# Cat behavior during litter box cleaning



## facedancer (May 21, 2004)

I have flushable litter, so when I clean his litterbox, I usually take it to the bathroom and flush. Every time I do this (once or twice a day), my cat watches me like hawk and lies down near me (as I'm cleaning) belly up and strechted out on the floor, and wiggles on his back. He does this through the entire cleaning process, and is the ONLY time he allows me to rub his tummy. Usually he protests with his paws, but at that time its all-you-can-rub-tummy time!

Also, when there is tension in the room, like someone screaming, not necesserily at him, he would lie down belly up on the floor and allows a tummy rub. Well that usually stops the screaming  .

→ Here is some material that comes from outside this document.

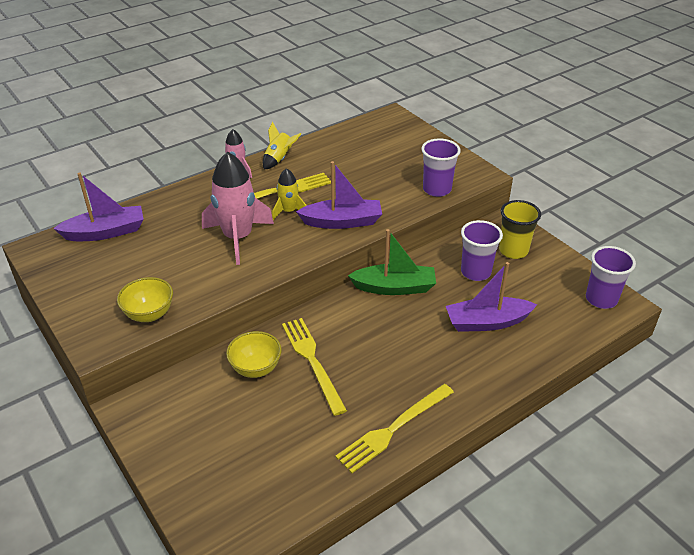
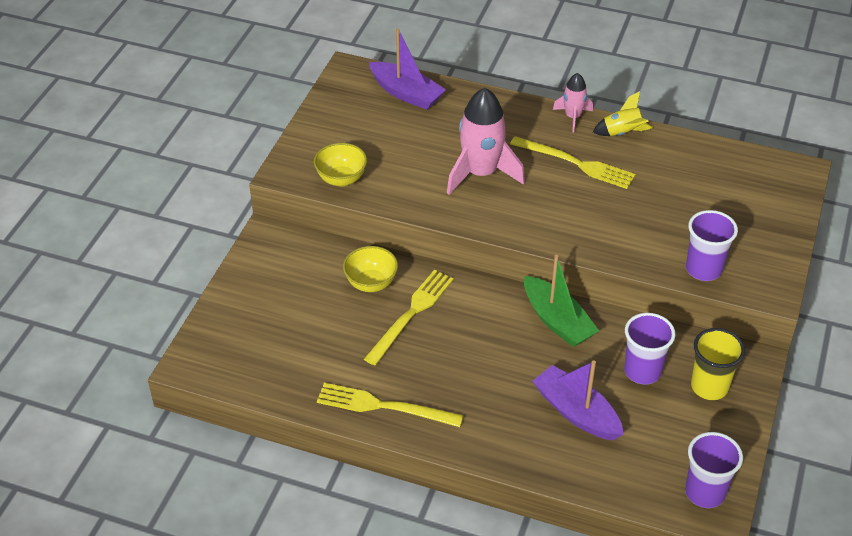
camera: 55 degrees right, 5 degrees up
yellow rocket [272,168,307,220] -> none
purple boat [296,161,382,229] -> none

Could he be feeling guilty or something that I have to clean his stuff?
Do your cats do this?


----------



## coaster (Dec 1, 2004)

No, no guilt involved. It's just a cat thing to be very possessive and concerned about their litterbox. I suppose it goes back to a survival instinct when the cat was diligent about covering its waste to avoid leaving any clues around for a predator to find. Purrrrrfectly normal!!


----------



## Sashka (Jan 7, 2005)

Denzel watches me like a hawk when I clean out his litterbox.


----------



## lilysong (Apr 4, 2005)

The kitties gather around while I'm cleaning theirs, and Mimi always makes a point of peeing in it as soon as I'm done. Thanks, kitten. :roll:


----------



## shazino (Mar 27, 2005)

mine are always trying to get in when I'm cleaning them


----------



## Lori (Jun 8, 2003)

I generally have close supervision when I clean Velvet's box. Maybe she is making sure I do it right. :roll: :wink:


----------



## facedancer (May 21, 2004)

Oh he makes a point of doing number 1 and 2 right after I clean it too. It is just weird that he allows the tummy rub, thats all. Thanks for the replies.


----------



## naifwaif (Jul 28, 2005)

Maybe he's trying to distract you from cleaning it?

With one litterbox, I wondered how I could get a stool sample for the vet, and know which cat it was from. Well all I had to do was clean the litterbox, because Sam immediately goes in and poops as soon as I do.


----------



## nancyLA (Feb 13, 2005)

my cats watch me like a hawk also when I clean their litterbox. Sometimes they go in there and do their business WHILE I am trying to clean it. :roll: 
As soon as I am done, it is a contest between the two of them..who can pee and/or poop first in the brand new litter?!?!


----------



## Cat Fancier (Aug 4, 2004)

I have 2 cats but only the male is possessive about the litterbox and supervises as i'm scooping or cleaning it.

My female cat shows no interest.


----------